Renewing membership in Hong Kong
/Hong Kong stopover
Two years ago I returned to Hong Kong with my daughter, Dale.
So I was over the shock of a city that had changed so dramatically that had it not been for the harbor and The Peak to orientate myself, I would have been completely lost. And showing Dale “my” city helped me to see the modern Hong Kong as a new destination.
I have come back to promote my book, The Hong Kong Letters, and Pete Spurrier, who published the local edition, had media appointments lined up for me. I was swept up into my first-ever radio gig on Radio 3’s Morning Brew and spent many hours with knowledgeable journalists in interviews where we talked as much about Hong Kong today as about my sojourn fifty years ago. I had a hilarious photo-shoot on the harbour-front with swirling rain and mist obliterating the view. I stood against the railings clutching an umbrella in one hand and, for dramatic effect, a life-buoy ring in the other. My specs misted up as we’d emerged from an air-conditioned mall, the cameraman had to keep wiping rain off his lens and best of all we laughed long and hard together. The photographer then hurried off to join the press corp covering the demonstrations.
This time Hong Kong felt so much more familiar. Just the words, “I lived here fifty years ago”, became like a membership card, expired, but the Club Manager happy to forget the past dues. It is a truly friendly city.
In my book, The Hong Kong Letters, I describe the colony in 1968 being between shock and spectre - the shadow of the huge changes of WW2 and Chinese communist revolution behind and the idea of the handover ahead.
Today Hong Kong today stands in a similar intersection. This time it is the 1997 handover behind and ahead the change to one system with China within in another three decades.
And I arrived in Hong Kong just after the 1967 riots and here I am at the same time in the cycle with the current demonstrations. The mood is entirely different and these have been peaceful demonstrations albeit with the inevitable violent fringe, rumors of provocateurs and allegations of police brutality.
And just as last time life goes on while the world news focuses on the most dramatic moments of the demonstrations. A remarkable comradery draws everyone together. When I found it difficult to find my way back to where I was staying at The Helena May, I was glad the cityscape was not entirely foreign to me and ended up with a bird’s-eye view of the demonstration from an overpass. So many people walking - and not just young people – so many watching – and everyone wondering what would happen because this demonstration had not received permission. When the violence did start, it was not far away and people could see it in real-time on their phones. “Look, look, this is what is happening, just over there, beyond that building.”
It was my eyes that sensed the tear gas before my nose and my new-found companions said, “You go now.”

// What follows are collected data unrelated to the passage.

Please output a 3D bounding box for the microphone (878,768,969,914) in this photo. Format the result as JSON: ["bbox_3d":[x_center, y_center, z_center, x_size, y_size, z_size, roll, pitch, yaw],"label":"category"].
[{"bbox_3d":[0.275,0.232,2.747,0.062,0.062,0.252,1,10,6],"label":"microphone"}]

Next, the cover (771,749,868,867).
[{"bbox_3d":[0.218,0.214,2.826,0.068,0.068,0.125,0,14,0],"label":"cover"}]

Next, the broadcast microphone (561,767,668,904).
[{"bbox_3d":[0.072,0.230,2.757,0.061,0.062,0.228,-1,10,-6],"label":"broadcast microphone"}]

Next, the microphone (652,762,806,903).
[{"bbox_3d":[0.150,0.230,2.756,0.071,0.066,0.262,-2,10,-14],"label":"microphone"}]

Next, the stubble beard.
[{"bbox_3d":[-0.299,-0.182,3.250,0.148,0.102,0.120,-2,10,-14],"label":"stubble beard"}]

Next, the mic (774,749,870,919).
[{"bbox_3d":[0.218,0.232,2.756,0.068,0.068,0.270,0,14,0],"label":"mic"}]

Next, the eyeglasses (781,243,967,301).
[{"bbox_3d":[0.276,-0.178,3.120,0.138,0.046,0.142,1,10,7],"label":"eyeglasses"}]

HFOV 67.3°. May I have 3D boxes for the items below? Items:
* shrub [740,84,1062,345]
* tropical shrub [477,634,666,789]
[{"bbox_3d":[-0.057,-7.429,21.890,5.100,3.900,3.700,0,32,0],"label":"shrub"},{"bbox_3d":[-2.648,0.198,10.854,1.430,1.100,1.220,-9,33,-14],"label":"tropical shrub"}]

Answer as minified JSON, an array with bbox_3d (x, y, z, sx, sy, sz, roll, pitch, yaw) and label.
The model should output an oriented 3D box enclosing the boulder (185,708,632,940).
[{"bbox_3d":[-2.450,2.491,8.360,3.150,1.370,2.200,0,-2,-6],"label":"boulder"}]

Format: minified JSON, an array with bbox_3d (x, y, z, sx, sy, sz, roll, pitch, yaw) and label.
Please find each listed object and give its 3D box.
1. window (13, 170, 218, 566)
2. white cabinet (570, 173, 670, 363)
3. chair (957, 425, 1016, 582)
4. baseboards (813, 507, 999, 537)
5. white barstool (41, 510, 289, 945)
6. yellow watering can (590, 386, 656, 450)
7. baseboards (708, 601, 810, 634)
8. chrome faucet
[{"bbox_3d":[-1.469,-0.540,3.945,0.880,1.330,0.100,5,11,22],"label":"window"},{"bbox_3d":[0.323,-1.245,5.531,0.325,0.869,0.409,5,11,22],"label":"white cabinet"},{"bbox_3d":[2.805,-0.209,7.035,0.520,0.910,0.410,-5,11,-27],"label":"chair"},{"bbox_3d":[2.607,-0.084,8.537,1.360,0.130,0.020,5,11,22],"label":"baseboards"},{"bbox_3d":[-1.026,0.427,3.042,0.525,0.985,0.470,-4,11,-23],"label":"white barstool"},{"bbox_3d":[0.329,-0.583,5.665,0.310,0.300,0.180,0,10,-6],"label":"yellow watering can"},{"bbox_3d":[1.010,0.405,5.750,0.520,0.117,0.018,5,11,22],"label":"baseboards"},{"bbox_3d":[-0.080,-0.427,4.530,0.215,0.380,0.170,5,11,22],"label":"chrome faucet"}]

As I watched them scramble over a barrier to hurry off towards the action, I said, “What about you?”
“We go to see and then if the police come, we run away, very fast.”
I decided they were right, it was time for me to go. I could not imagine running away, very fast. Moments later, someone gave me a mask for the gas. It was very feint but she said, “You don’t know what you find on the way.”
I “found” no more tear gas, just a riot squad outside where I was staying – standing on the hill looking down toward the harbour. Someone asked the policeman who seemed to be in charge, “Are the demonstrators coming this way?”
“The demonstrators aren’t going anywhere,” came the laconic reply, which made me feel both glad for had they met that squad it would have been ugly and sad because that suggested they had already met a squad.